In these early stages, space combat proves the more compelling of Star Trek Online's game of two halves. Although the ships move slowly, it's surprisingly tense and hectic. Rather than using a vast array of skills, you find yourself mashing away mindlessly at the "fire all weapons" button while concentrating on balancing your shields and power priorities (switchable between attack, defence, speed and balanced) as well as the absolutely vital element of positioning your ship so as to expose the enemy's weakest shields but not your own. It's pleasantly engrossing, edge-of-seat multitasking that rewards quick thinking and skill alike, like a simplified three-dimensional version of Pirates of the Burning Sea's excellent naval combat.
Ground combat is less convincing. As with ship battles, Cryptic is to be commended for keeping things simple and direct; with few skills to worry about, capable AI officers accompanying you at all times and fast-paced battles against multiple enemies, Star Trek Online has to be one of the most immediate and easy-to-grasp MMOs out there. But, as is the case with Champions, the timing is too hazy and enemy behaviour too erratic to deliver a satisfying action-RPG punch, and if anything it seems too mindless and simplistic. The addition of flanking bonuses is a nice touch, making positioning and target selection more important than usual, and interesting squad mechanics may reveal themselves later on in the game, but at present it lacks the tactical bite of the stellar battles.
Sector space is crawling with swarms of toy ships at peak times.
At this basic level, Star Trek Online seems enjoyable and easy to get into, and like Cryptic's previous games, it's likely to be more suitable for casual, short-session play than many other MMOs.
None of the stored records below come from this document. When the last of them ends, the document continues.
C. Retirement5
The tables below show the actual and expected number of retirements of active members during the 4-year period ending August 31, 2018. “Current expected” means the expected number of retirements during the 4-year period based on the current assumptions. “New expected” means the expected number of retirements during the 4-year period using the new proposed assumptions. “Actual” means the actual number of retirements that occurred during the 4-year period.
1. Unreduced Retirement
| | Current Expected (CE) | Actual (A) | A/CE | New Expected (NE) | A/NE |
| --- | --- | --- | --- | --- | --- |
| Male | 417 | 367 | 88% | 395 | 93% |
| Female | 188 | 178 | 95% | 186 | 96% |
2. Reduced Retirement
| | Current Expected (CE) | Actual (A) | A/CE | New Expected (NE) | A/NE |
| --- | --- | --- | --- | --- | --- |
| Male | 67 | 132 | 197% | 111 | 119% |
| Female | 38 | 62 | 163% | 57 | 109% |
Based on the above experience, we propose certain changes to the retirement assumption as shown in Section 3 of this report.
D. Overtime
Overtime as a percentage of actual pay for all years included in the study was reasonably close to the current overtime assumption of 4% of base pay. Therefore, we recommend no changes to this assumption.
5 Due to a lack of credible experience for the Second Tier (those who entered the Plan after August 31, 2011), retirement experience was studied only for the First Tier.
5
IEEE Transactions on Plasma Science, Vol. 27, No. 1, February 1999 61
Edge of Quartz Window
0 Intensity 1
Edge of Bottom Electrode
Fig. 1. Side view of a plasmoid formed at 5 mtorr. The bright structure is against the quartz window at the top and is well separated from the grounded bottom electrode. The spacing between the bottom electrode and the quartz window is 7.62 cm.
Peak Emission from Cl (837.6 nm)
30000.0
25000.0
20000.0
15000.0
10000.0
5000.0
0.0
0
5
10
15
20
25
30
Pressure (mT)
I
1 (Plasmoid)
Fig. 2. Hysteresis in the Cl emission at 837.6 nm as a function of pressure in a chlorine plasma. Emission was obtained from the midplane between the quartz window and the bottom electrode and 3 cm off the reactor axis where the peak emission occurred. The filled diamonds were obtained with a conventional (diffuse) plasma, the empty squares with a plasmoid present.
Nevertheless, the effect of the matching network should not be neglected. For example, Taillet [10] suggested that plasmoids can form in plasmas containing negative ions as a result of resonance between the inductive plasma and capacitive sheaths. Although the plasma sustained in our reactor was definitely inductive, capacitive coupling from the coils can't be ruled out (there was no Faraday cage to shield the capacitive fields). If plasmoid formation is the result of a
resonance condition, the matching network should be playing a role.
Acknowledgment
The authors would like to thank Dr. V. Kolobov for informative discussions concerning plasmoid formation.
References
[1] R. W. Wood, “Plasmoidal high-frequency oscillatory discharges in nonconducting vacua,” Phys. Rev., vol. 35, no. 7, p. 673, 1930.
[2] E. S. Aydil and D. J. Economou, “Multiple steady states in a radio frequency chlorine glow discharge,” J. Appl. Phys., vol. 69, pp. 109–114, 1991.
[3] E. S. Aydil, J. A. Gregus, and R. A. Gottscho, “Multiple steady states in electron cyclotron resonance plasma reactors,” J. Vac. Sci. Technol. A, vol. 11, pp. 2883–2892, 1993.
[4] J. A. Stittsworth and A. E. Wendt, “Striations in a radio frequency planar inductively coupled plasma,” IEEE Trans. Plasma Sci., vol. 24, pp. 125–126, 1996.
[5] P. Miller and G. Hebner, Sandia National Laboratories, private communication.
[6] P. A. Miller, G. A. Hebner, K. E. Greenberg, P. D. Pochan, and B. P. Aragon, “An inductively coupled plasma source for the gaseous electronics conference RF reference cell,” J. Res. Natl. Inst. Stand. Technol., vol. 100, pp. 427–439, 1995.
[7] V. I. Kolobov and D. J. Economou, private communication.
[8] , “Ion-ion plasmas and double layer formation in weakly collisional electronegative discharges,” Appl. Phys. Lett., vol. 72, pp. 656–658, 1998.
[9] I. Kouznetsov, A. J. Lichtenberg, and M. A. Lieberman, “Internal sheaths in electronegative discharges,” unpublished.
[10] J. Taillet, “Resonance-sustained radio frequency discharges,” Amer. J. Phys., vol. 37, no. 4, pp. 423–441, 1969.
Although it might not boast lavish production values, it also seems well-equipped to introduce a wider audience of Star Trek fans to the genre, as well as giving the field of massively-multiplayer sci-fi a much-needed, much lighter counterpart to the intimidating EVE Online.
But with several key features yet to be implemented in the beta - notably the ability to create Klingon Empire characters [edit: actually you can do this, I just forgot that it unlocks later in the game] and the Genesis system that creates randomly-generated content for explorers - the bigger picture is currently impossible to make out. We'll be watching it come together over the next month, and bring you our review as close to launch as possible.
Star Trek Online is released for PC on 5th February.